In Certain Women, director Kelly Reichardt interlocks three stories of four different women in small-town, rural Montana and pulls some of the utmost subtle and refined performances from an all-star cast. Each character, and their subplots, delve into many different and realistic threats facing femininity in the 21st century. The three women deal with small-town woes and decisions, but each pursue a goal in such a mature and respectful nature, making them all the better and stronger along the journey.
Ripe with symbolism, metaphors, realism, subtle brutality in emotions and relationships: it’s easy to love Certain Women, as it bravely doesn’t dare shy away from just letting something be present on screen. The film’s four lead actresses are, in my opinion, providing career defining performances through subtlety and patience. In light of seeing the film, Reichardt (who, I must confess, I was previously unfamiliar with) is a director that I will ardently follow for the rest of my life. The film is beautifully shot, featuring a very real and bleak color palette from cinematographer Christopher Blauvelt (a frequent David Fincher 1st Assistant Cameraman). His vision behind the camera so perfectly captured the shrill, piercing, cold, bleak nature of the Inland Pacific Northwest, and as someone who is from this area, it immediately caught my attention for the reality of it all.
Despite as much praise I can give it (which I may be understating the importance of the performances – they truly are phenomenal), my fear is that most audiences member will not enjoy this film, as it is, to it’s very core, an indie arthouse film. It is slowly paced, dry, and at times, rather boring. I would be lying if I said that I hadn’t noticed this, but the film both sufferers and shines in it’s ability to respect the craft of the story, performances, and at times, the audience, by letting the moments linger for as long as they can. It is something I prefer in stories like this, or even in dramas generally, but like I said, this film certainly is much slower than it really should be. There isn’t much energy to it, and that will no doubt turn away a lot of moviegoers.
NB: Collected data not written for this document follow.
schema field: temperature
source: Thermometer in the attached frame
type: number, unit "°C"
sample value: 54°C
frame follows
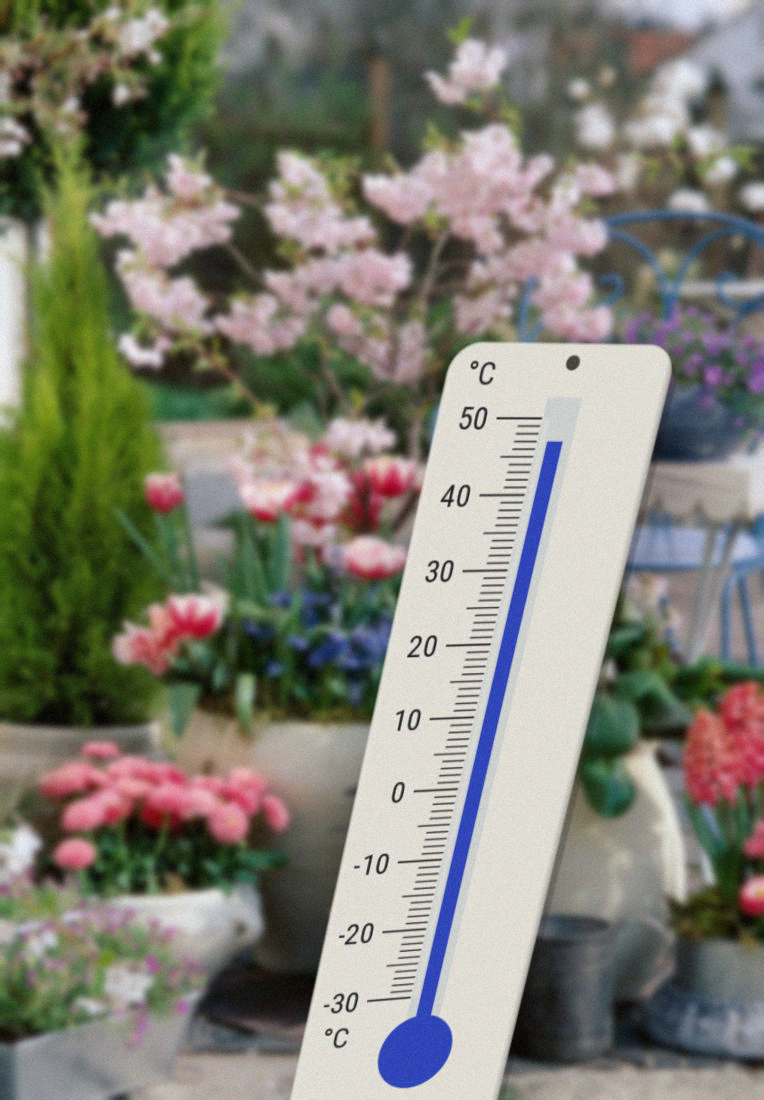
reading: 47°C
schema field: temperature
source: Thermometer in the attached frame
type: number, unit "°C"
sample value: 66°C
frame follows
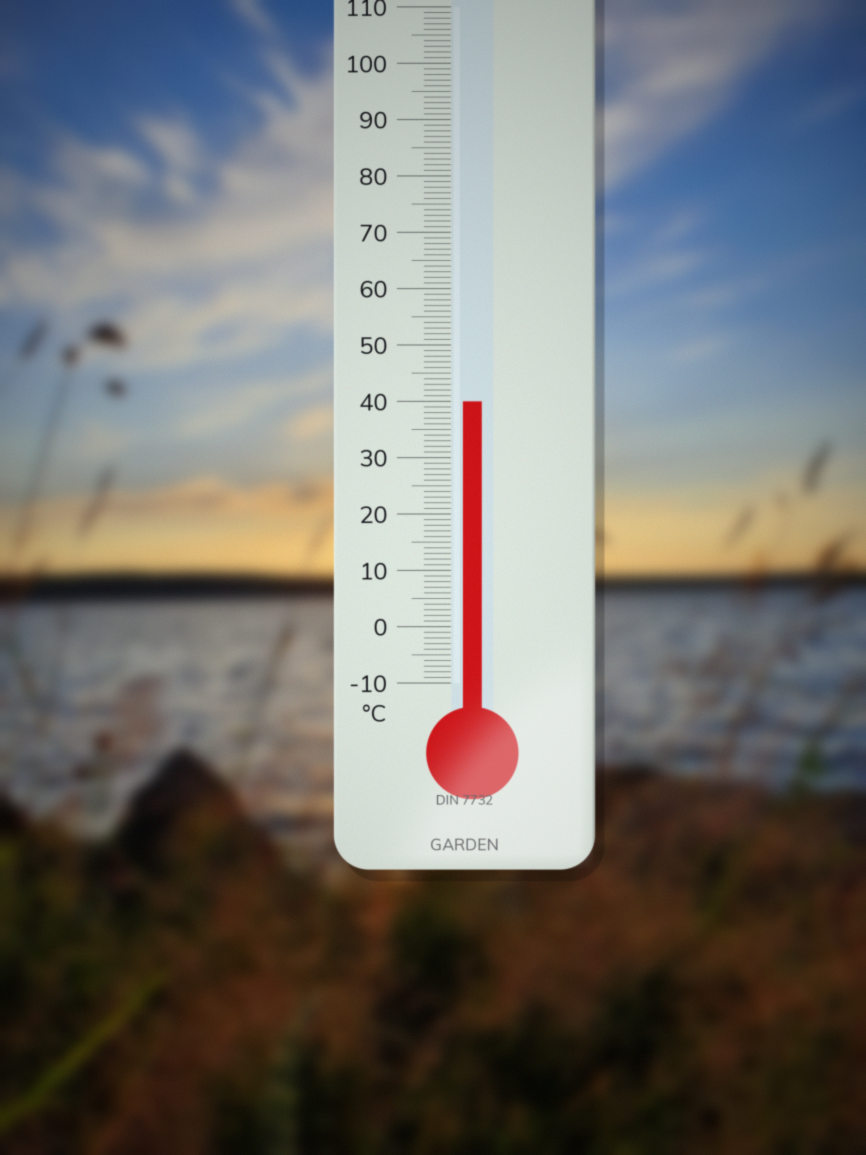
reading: 40°C
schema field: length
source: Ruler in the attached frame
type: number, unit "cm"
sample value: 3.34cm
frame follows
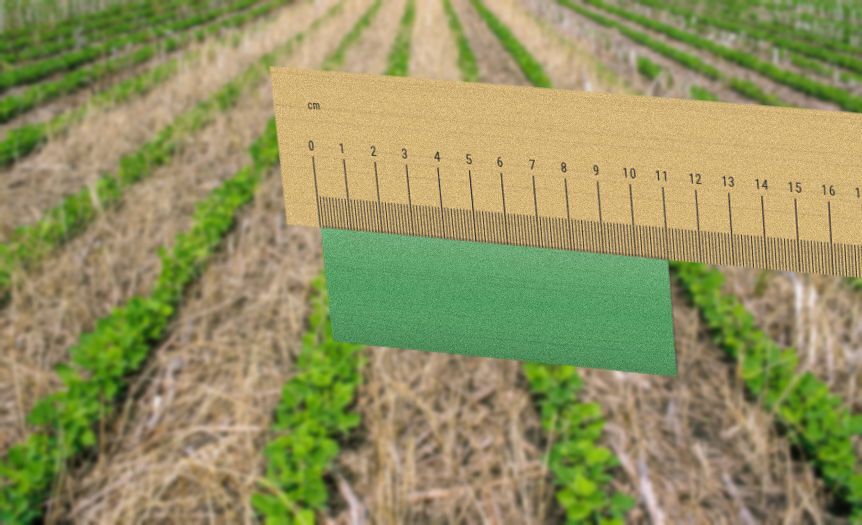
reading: 11cm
It can be a struggle, but if you can focus and harness your patience, the film is worth the watch. Each vignette hit some very deep emotional chord, and delves deep into the realities of love, personal pursuits, idolatry, mortality, fate (or lack there of), faith, and a whole slew of other themes. It is done in such a quiet, subdued manner, with nothing ever spelled out for the audience; everything just kind of… happens. Of the three vignettes, the third segment that focuses on Lily Gladstone and Kristen Stewart’s characters left me with such a gutted feeling towards love and loss, and reminded me all to well of the realities of this world. It’s a fantastic segment that, in my opinion, sets the film up in the higher ranks of indie cinema. The other two segments also push for female and feminist empowerment through various depictions of their pursuits in life, and ultimately, every segment felt genuine and real.
My one gripe with this film, alongside the pace not being for everyone, is that most every male in this film is depicted as a villainous or severely flawed individual/antagonist. Even the topic of masculinity seems to be punished throughout. Men are either radical, impulsive, ignorant, stupid, or cheaters. This might seem like an odd gripe, and the film was, as I have mentioned multiple times, very subtle. So even these male characters were portrayed as relatively realistic. But their actions were very demeaning, and I found this just to be a bit odd and out of place. Especially for a film that is ultimately promoting feminism and equality between genders.
But I digress.
Certain Women is a cold, slow, bleak, yet incredibly beautiful film, with some of the greatest performance I have ever seen from the actresses throughout. The film can be unbearably slow, which will no doubt be a substantial negative in upcoming reviewers’ opinions. However, for me, this film is a tremendous execution of subtlety, respect, and patience.